If the sea was a person it would have a diagnoses like multipolar! 

We arrive at Southport at 0200hrs. 2 days and 10 hours. 

Anchor. Sleep. 


Take two

1200hrs we lift anchor again. I’m We had a big lunch; last supper style.

Kwells x2 taken at 1030 hrs and more in the helm pocket along with phenergan.

Wind still from the east but should turn soon to northerly.

Boys relax and do fine sail adjustments while I’m at the helm first. We are definitely going somewhere!

Take two

Yes we were on the road to Lord Howe yesterday but after my persistent seasickness despite a maximum dose of Kwells the boys thought I’d not be fit for duty. I had Injected myself with phenergan and it was starting to work but they turned back. Actually they were nauseated too …….

Tuesday is a new day and the northerly breeze should arrive at lunchtime, so we plan to depart then. Following winds are much easier on the body. Meanwhile we are in the doldrums.

Tides at Chinchilla

Life away from sailing still goes on. I’m at Chinchilla doing another contract with the local 18 bed hospital  Nice friendly place that is known for its petrified wood. Indeed if one stayed long enough it could happen to you too! One floats from a cloud of jacaranda perfume to being drunk on cattle dung as a herd stampede past,  confined in a road train. My bicycle rocks as if a ferry has just passed.

Halcyon2 has been well exercised, as Werner, Sam and Nick sailed to Cato reef and back.  Lots of big fish!  Now to Boatworks at the Goldcoast for front and back stays.

The Lord Howe island adventure is coming soon  Watch this space


Iluka to Goldcoast 7 & 8/5. Monday overnight

We depart Iluka just before high tide with 96nmile to go. A bit daunting but the forecast was tame.

Winds were kind and we sailed and motor sailed into the stormy sky.
About 2300 the winds came to play.
Gusts up to 30 knots with north easterly then easterly seas about 2 meters. It felt rough and I’m pleased it was too dark to see. Just keep going. We did rolling shifts of 1.5-2 hours and surprisingly that gave us each some rest.

The sweeping light from the Cape Byron lighthouse followed us for a long way. Good company I guess. Good to see something instead of a black world. Reliant on instruments.
About 0500 I see the glow of the Goldcoast! A big sigh.
On the lead light and white marker we turn in

We enter the GC Seaway Tower at 0815hrs. Well done skipper!

Iluka & Yamba Sunday 6/5 to 7/5

We arrive into the entrance just before high tide at 1130hrs. A long morning after departing Coffs at 0200hrs.

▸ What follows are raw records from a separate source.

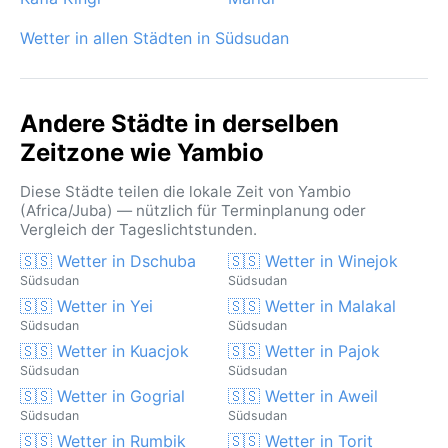
kennt vor allem die Extreme von Regen und
Trockenheit.
Wetter in allen Städten in Südsudan
Andere Städte in derselben
Zeitzone wie Yambio
Diese Städte teilen die lokale Zeit von Yambio
(Africa/Juba) — nützlich für Terminplanung oder
Vergleich der Tageslichtstunden.
🇸🇸 Wetter in Dschuba
🇸🇸 Wetter in Winejok
Südsudan
Südsudan
🇸🇸 Wetter in Yei
🇸🇸 Wetter in Malakal
Südsudan
Südsudan
🇸🇸 Wetter in Kuacjok
🇸🇸 Wetter in Pajok
Südsudan
Südsudan
🇸🇸 Wetter in Gogrial
🇸🇸 Wetter in Aweil
Südsudan
Südsudan
🇸🇸 Wetter in Rumbik
🇸🇸 Wetter in Torit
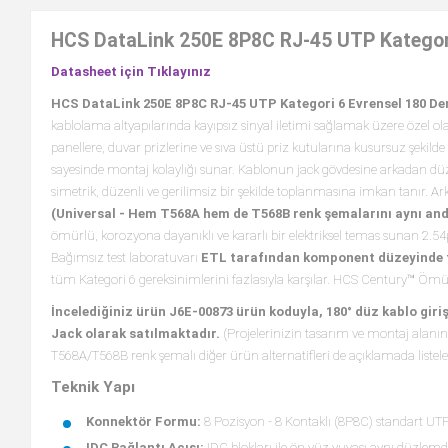
HCS DataLink 250E 8P8C RJ-45 UTP Kategori
Datasheet için Tıklayınız
HCS DataLink 250E 8P8C RJ-45 UTP Kategori 6 Evrensel 180 De
kablolama altyapılarında kayıpsız sinyal iletimi sağlamak üzere özel ol
panellere, duvar prizlerine ve sıva üstü priz kutularına kusursuz şekild
sayesinde montaj kolaylığı sunar. Kablonun jack gövdesine arkadan düz 
simetrik, düzenli ve gerilimsiz bir şekilde toplanmasına imkan tanır. 
(Universal - Hem T568A hem de T568B renk şemalarını aynı and
ömürlü, korozyona dayanıklı ve kararlı bir elektriksel temas sunan 2.54
Bağımsız test laboratuvarı
ETL tarafından komponent düzeyinde t
tüm Kategori 6 gereksinimlerini fazlasıyla karşılar. HCS Century™ Öm
İncelediğiniz ürün J6E-00873 ürün koduyla, 180° düz kablo giriş
Jack olarak satılmaktadır.
(Projelerinizin tasarım ve montaj alanına 
T568A/T568B renk şemalı diğer ürün alternatifleri de açıklamada listele
Teknik Yapı
Konnektör Formu:
8 Pozisyon - 8 Kontaklı (8P8C) standart U
IDC Bağlantı Açısı:
IDC blokları ile ön yüz yuvası aynı düzlemde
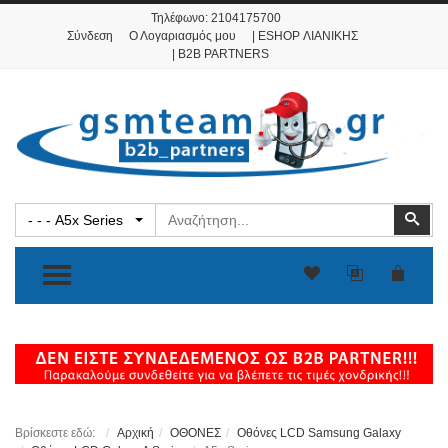
Τηλέφωνο:
2104175700
Σύνδεση
Ο Λογαριασμός μου
| ESHOP ΛΙΑΝΙΚΗΣ
| B2B PARTNERS
Αναζήτηση
Ανα
- - - A5x Series
TOGGLE MENU
Βρίσκεστε εδώ:
Αρχική
ΟΘΟΝΕΣ
Οθόνες LCD Samsung Galaxy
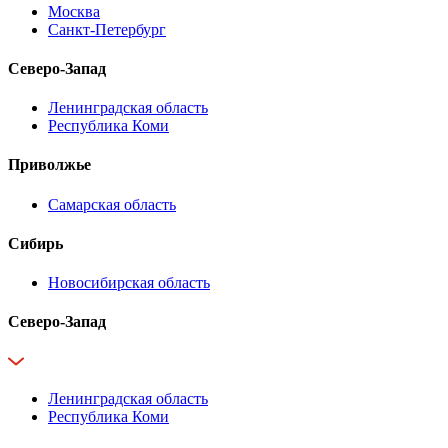
Москва
Санкт-Петербург
Северо-Запад
Ленинградская область
Республика Коми
Приволжье
Самарская область
Сибирь
Новосибирская область
Северо-Запад
Ленинградская область
Республика Коми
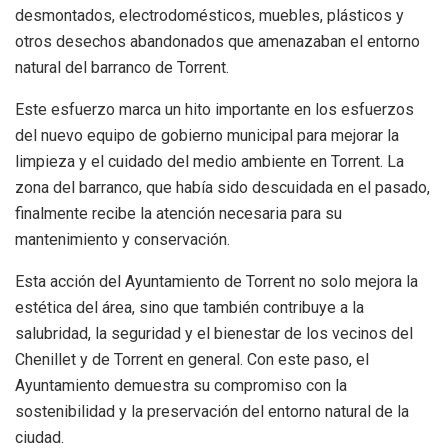
desmontados, electrodomésticos, muebles, plásticos y
otros desechos abandonados que amenazaban el entorno
natural del barranco de Torrent.
Este esfuerzo marca un hito importante en los esfuerzos
del nuevo equipo de gobierno municipal para mejorar la
limpieza y el cuidado del medio ambiente en Torrent. La
zona del barranco, que había sido descuidada en el pasado,
finalmente recibe la atención necesaria para su
mantenimiento y conservación.
Esta acción del Ayuntamiento de Torrent no solo mejora la
estética del área, sino que también contribuye a la
salubridad, la seguridad y el bienestar de los vecinos del
Chenillet y de Torrent en general. Con este paso, el
Ayuntamiento demuestra su compromiso con la
sostenibilidad y la preservación del entorno natural de la
ciudad.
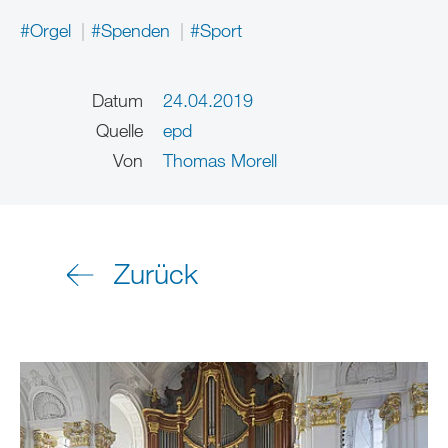
#Orgel
#Spenden
#Sport
Datum
24.04.2019
Quelle
epd
Von
Thomas Morell
Zurück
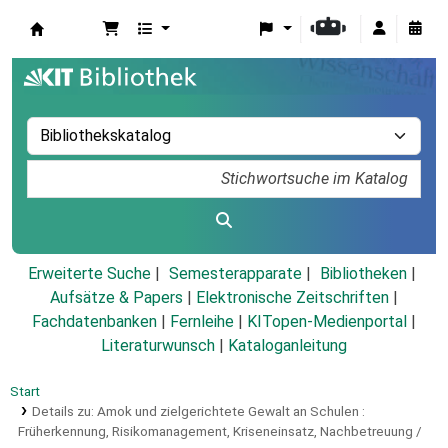
Koha
Erweiterte Suche
Semesterapparate
Bibliotheken
Aufsätze & Papers
|
Elektronische Zeitschriften
|
Fachdatenbanken
|
Fernleihe
|
KITopen-Medienportal
|
Literaturwunsch
|
Kataloganleitung
Start
Details zu:
Amok und zielgerichtete Gewalt an Schulen :
Früherkennung, Risikomanagement, Kriseneinsatz, Nachbetreuung /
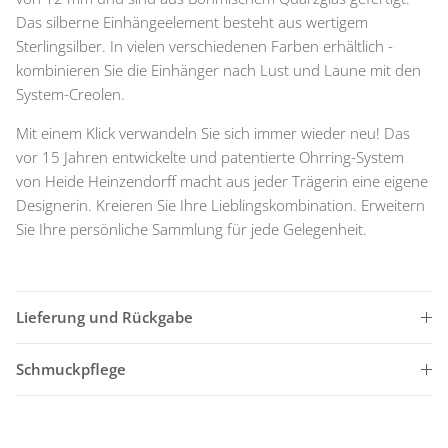
Das silberne Einhängeelement besteht aus wertigem
Sterlingsilber. In vielen verschiedenen Farben erhältlich -
kombinieren Sie die Einhänger nach Lust und Laune mit den
System-Creolen.
Mit einem Klick verwandeln Sie sich immer wieder neu! Das
vor 15 Jahren entwickelte und patentierte Ohrring-System
von Heide Heinzendorff macht aus jeder Trägerin eine eigene
Designerin. Kreieren Sie Ihre Lieblingskombination. Erweitern
Sie Ihre persönliche Sammlung für jede Gelegenheit.
Lieferung und Rückgabe
Schmuckpflege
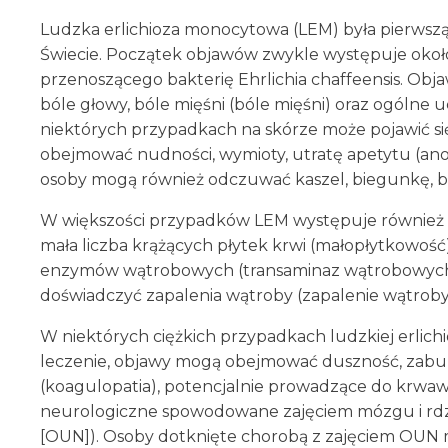
Ludzka erlichioza monocytowa (LEM) była pierwszą
Świecie. Początek objawów zwykle występuje około
przenoszącego bakterię Ehrlichia chaffeensis. O
bóle głowy, bóle mięśni (bóle mięśni) oraz ogólne 
niektórych przypadkach na skórze może pojawić s
obejmować nudności, wymioty, utratę apetytu (anore
osoby mogą również odczuwać kaszel, biegunkę, ból 
W większości przypadków LEM występuje również ni
mała liczba krążących płytek krwi (małopłytkowość
enzymów wątrobowych (transaminaz wątrobowych)
doświadczyć zapalenia wątroby (zapalenie wątroby
W niektórych ciężkich przypadkach ludzkiej erlich
leczenie, objawy mogą obejmować duszność, zabur
(koagulopatia), potencjalnie prowadzące do krwa
neurologiczne spowodowane zajęciem mózgu i r
[OUN]). Osoby dotknięte chorobą z zajęciem OUN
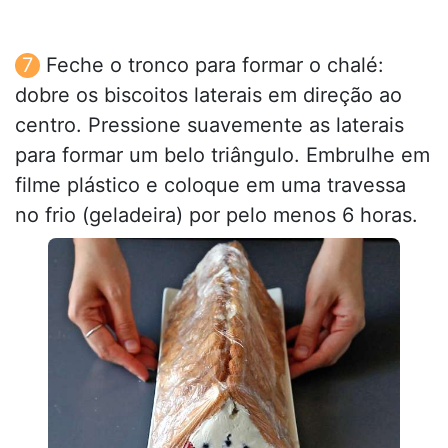
Feche o tronco para formar o chalé:
dobre os biscoitos laterais em direção ao
centro. Pressione suavemente as laterais
para formar um belo triângulo. Embrulhe em
filme plástico e coloque em uma travessa
no frio (geladeira) por pelo menos 6 horas.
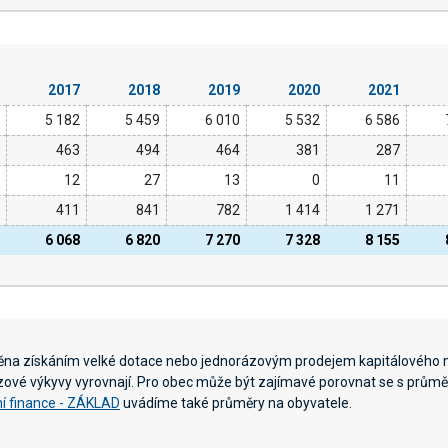
6
2017
2018
2019
2020
2021
7
5 182
5 459
6 010
5 532
6 586
5
463
494
464
381
287
3
12
27
13
0
11
1
411
841
782
1 414
1 271
6
6 068
6 820
7 270
7 328
8 155
něna získáním velké dotace nebo jednorázovým prodejem kapitálového 
ázové výkyvy vyrovnají. Pro obec může být zajímavé porovnat se s průměr
í finance - ZÁKLAD
uvádíme také průměry na obyvatele.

A few hundred meters into the river is a walled mooring area alongside Iluka which we anchor in. Nice easy place. Now we sleep.

Monday morning we pack our bikes into the dinghy and see the sights. We are greeted by a beautiful new jetty for dinghys.

The walking tracks goes along the river up to the caravan park. From there we cycle a street or two inland and find the essential baker, butcher and IGA. Very friendly people. Peter and Catherine ( or was it Christine) have recently bought a home there after 3 years of sailing. They loved the town when they sailed there about 10 years ago and planned to return.

The fish coop and Sedgers Reef pub dominate behind the waterfront parkland. The pub looks more like a stage set. Rustic and still retains its corrugated fibro roof and a patchwork of wooden picnic tables.


The fish coop has a chandlery attached. We buy a deeper meat tub to land the fish. Big enough to be retained in the winch area when the seas are rough.

Then we sample the fish and chips $5.50 meal. Amazing. Juicy tasty fish. It was Luderick or black bream. I’ll be back!